The so-called Euro Pact, already agreed upon by leaders of European nations and to be signed on June 27, is interpreted within the movement as the next step in a neoliberal response to the crisis, promoted by certain national and international economic institutions without much direct input from a wary citizenry. This perception is already catalyzing a first response, a demonstration convoked for June 19th at the national and international level.

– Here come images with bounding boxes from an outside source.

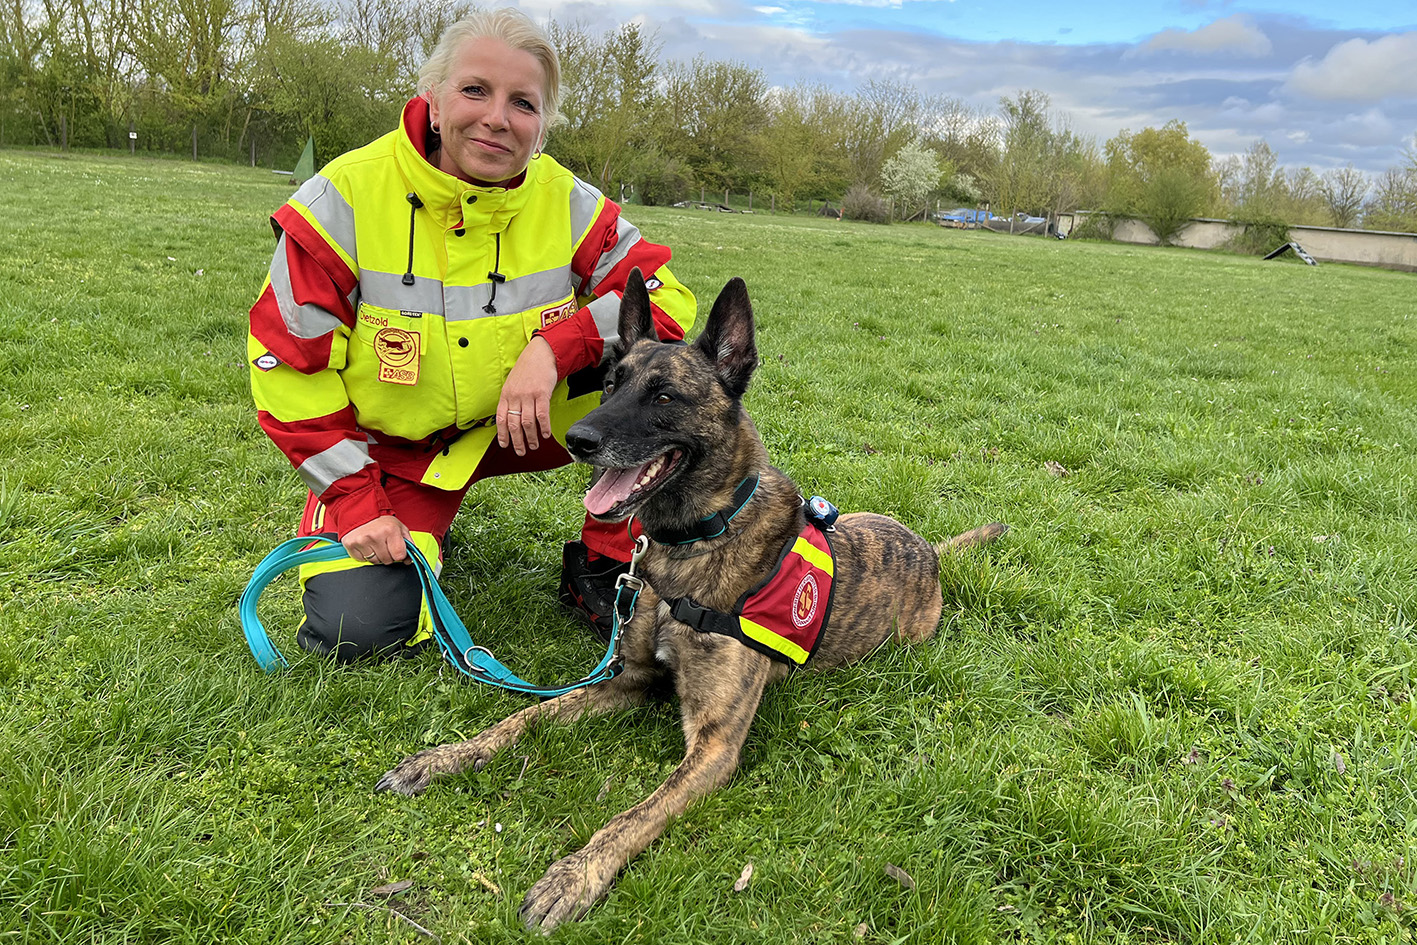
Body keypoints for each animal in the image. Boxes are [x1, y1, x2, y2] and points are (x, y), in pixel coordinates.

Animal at [371, 267, 1003, 929]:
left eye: (665, 397)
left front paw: (574, 877)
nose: (577, 439)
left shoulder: (715, 746)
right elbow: (524, 716)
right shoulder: (627, 679)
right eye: (611, 384)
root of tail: (929, 549)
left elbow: (634, 814)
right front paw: (442, 759)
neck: (693, 543)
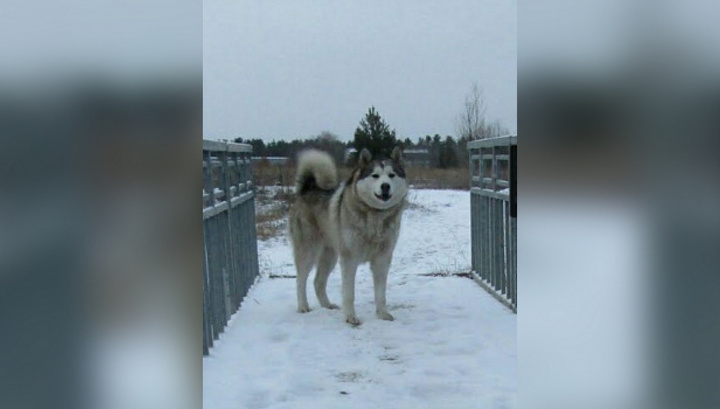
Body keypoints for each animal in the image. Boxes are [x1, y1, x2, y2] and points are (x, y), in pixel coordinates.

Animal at [288, 147, 410, 326]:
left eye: (391, 175)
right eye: (375, 175)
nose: (385, 186)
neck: (376, 215)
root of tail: (308, 189)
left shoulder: (382, 259)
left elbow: (381, 293)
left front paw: (382, 314)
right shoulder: (350, 259)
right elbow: (349, 293)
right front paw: (350, 317)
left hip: (330, 256)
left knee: (318, 281)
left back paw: (327, 305)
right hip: (308, 251)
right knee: (300, 280)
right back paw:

As events unfold and protests march, a growing public is realizing the potentialities of NICTs –and specially the Internet- as crucial venues for instigating, promoting, and developing structural changes in contemporary democracies (Iceland is seen as an inspiring example, even if difficult to extrapolate elsewhere). Among the different groups composing the 15-Movement, many are exploring new forms of political participation and deliberation. Some want to support or innovate on earlier proposals for a Democracy 4.0 or a Wikiparliament. Alternative forms of political organization seem to be at stake in these works, and more so to the extent that similar movements mushroom elsewhere. This is true not primarily in ideological but rather in sociotechnical terms. It is true of the kinds of spaces and networks of humans and technologies, ideas and practices that are being assembled.
Whether these forms will be able to crystallize, to what extent, with what characteristics and influence, etc. are open questions. The assessment of what they may bring about, of the problems that they may solve or generate, are -and will be- open for debate and contestation. Only action and time will tell if, as unanticipated consequence of this finance-driven crisis, democracy is finally able to catch up with finance, and what that may mean.